Star Trek Beyond – Étoiles sans étincelles

Critique Star Trek Beyond Poster - N'y allez pas c'est da la merde

Genre : Fantastique, Science-fiction Durée : 2h03 Note : 09/20

Réalisé par : ,Justin Lin Acteurs :  Chris Pine, Zachary Quinto, Simon Pegg

De retour à la station spatiale Yorktown après l’échec d’une mission diplomatique délicate, James T. Kirk et son équipage de l’USS Enterprise doivent intervenir pour porter secours à l’équipage d’une certaine Kalara capturé sur une planète inhospitalière d’une galaxie inexplorée. Bien qu’en, plein questionnement sur le tournant qu’il doit donner à sa vie le Capitaine décide d’accepter ce qui se sera peut-être son ultime mission avant de raccrocher son commandement.

Star Trek, cet univers utopique, ciment de la culture américaine, est allé là où les séries de science-fiction ne sont jamais allées. On ne compte plus les heures et les pages officielles et de fiction tournant autour de l’univers de fiction spatiale créé par Gene Roddenberry introduisant continuité comme lignes parallèles abordant des thématiques aussi variées que la guerre et la paix, l’autoritarisme, l’impérialisme classique, la lutte des classes, l’eugénisme, la géopolitique, le racisme, les droits de l’homme, le sexisme, le féminisme et le rôle de la technologie…

En 2009, Gigi (en anglais Gégé) Abbrams en grand fan, a relancé une série de films s’évadant justement dans un univers parallèle avec son Star Trek qui était non seulement très efficace, mais en plus se payait le luxe de recevoir l’adoubement des fans. Chose rare dans les Trekkies tiennent à leur série comme à la prunelle de leurs yeux. L’aventure se poursuivit, toujours avec Gigi avec Into Darkness, une suite réussie elle aussi avant de passer la main à Justin Lin, le réalisateur de 4 Fast & Furious. Des doutes étaient alors permis.

Critique Star Trek Beyond 03 - N'y allez pas c'est da la merde
Le grand Schtroumphf a pris cher quand même

Une chose est sûre, Gigi est un homme de contrôle et les Star Trek version Bad Robot obéissent très clairement à un cahier des charges millimétré qui empêche presque tout initiative personnelle.

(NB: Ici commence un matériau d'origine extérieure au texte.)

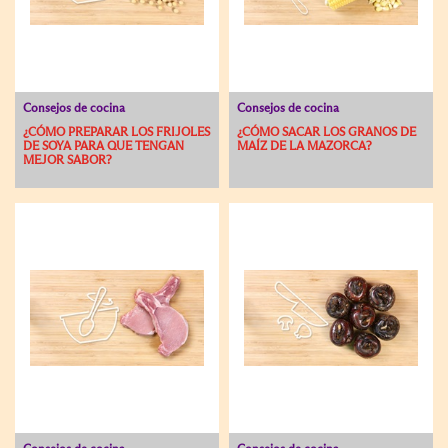
Consejos de cocina
Consejos de cocina
¿CÓMO PREPARAR LOS FRIJOLES
¿CÓMO SACAR LOS GRANOS DE
DE SOYA PARA QUE TENGAN
MAÍZ DE LA MAZORCA?
MEJOR SABOR?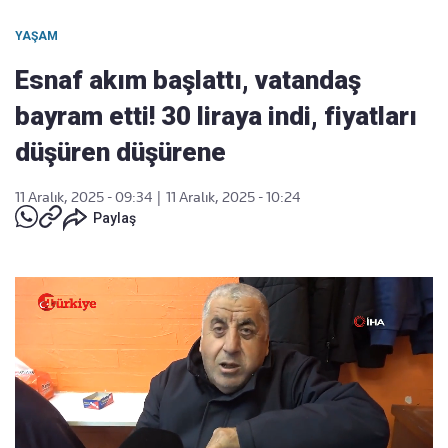
YAŞAM
Esnaf akım başlattı, vatandaş
bayram etti! 30 liraya indi, fiyatları
düşüren düşürene
11 Aralık, 2025 - 09:34
|
11 Aralık, 2025 - 10:24
Paylaş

Si Star Trek Beyond possède à n’en pas douter la patte Abbrams et que l’ombre du producteur plane sur le tournage de Justin Lin pour éviter le massacre total, l’ensemble de Star Trek Beyond oublie totalement ses glorieux ainés pour n’être qu’une suite terne comme le jour de pluie où les candidats de Koh-Lanta 24 se réuniront autour du cadavre de Denis Brogniard en murmurant le générique de l’émission avant le manger avec des palourdes ramassées sur une île malariaesque dans la mer surpêchée d’une île paumée de l’océan Indien.

Critique Star Trek Beyond 01 - N'y allez pas c'est da la merde
Un pied sur l’accoudoir, si c’est pas une signe que je suis rebelle, je sais pas ce que c’est

Cet ultime voyage dans l’espace est étrangement soporifique, triste et peu inventif. La faute à un méchant charismatique comme un paquet pop-corns au saumon ? à une histoire complètement téléphonée qui enchaine les rebondissements à résolution paresseuse ? à une scène d’ouverture qui lance le film avec l’énergie d’un manchot qui balance un frisbee ? Au manque total de complicité entre les personnages ? À la musique vaguement présente et aux hommages trop lourdement appuyés ?

L’exercice de la réunion de famille, s’il demande une connaissance approfondie de leur passé demande aussi une parfaite écriture des dialogues, ce par quoi passe tout de même la magie du ping-pong oral de la complicité. Justin Lin semble n’avoir rien compris du tout.

Critique Star Trek Beyond 02 - N'y allez pas c'est da la merde
C’est pas un mur vers lequel on fonce là ? Oui celui de la lumière ! En tous cas c’est pas celui des récompenses…

Non pas que les personnages n’apparaissent comme des étrangers les uns pour les autres, mais il manque cette dynamique éclairée, cet art de la vanne distillée et de la surprise qui permettait aux premiers films de sortir ses personnages de situations perdues avec des solutions plus inventives que celles présentées dans Star Trek Beyond. Manquer d’imagination avec Star Trek, c’est tout de même un comble.

À la fois paresseux et longuet, parfois illisible et brouillon, ne prenant pas de risque et ne sortant jamais des sentiers battus, le film n’offre aucun moment de bravoure, aucune empathie ni aucune originalité, surprise, inventivité, comme si le travail était déjà fait. En série, on appelle à un filler et généralement, on se fait chier. Dont acte.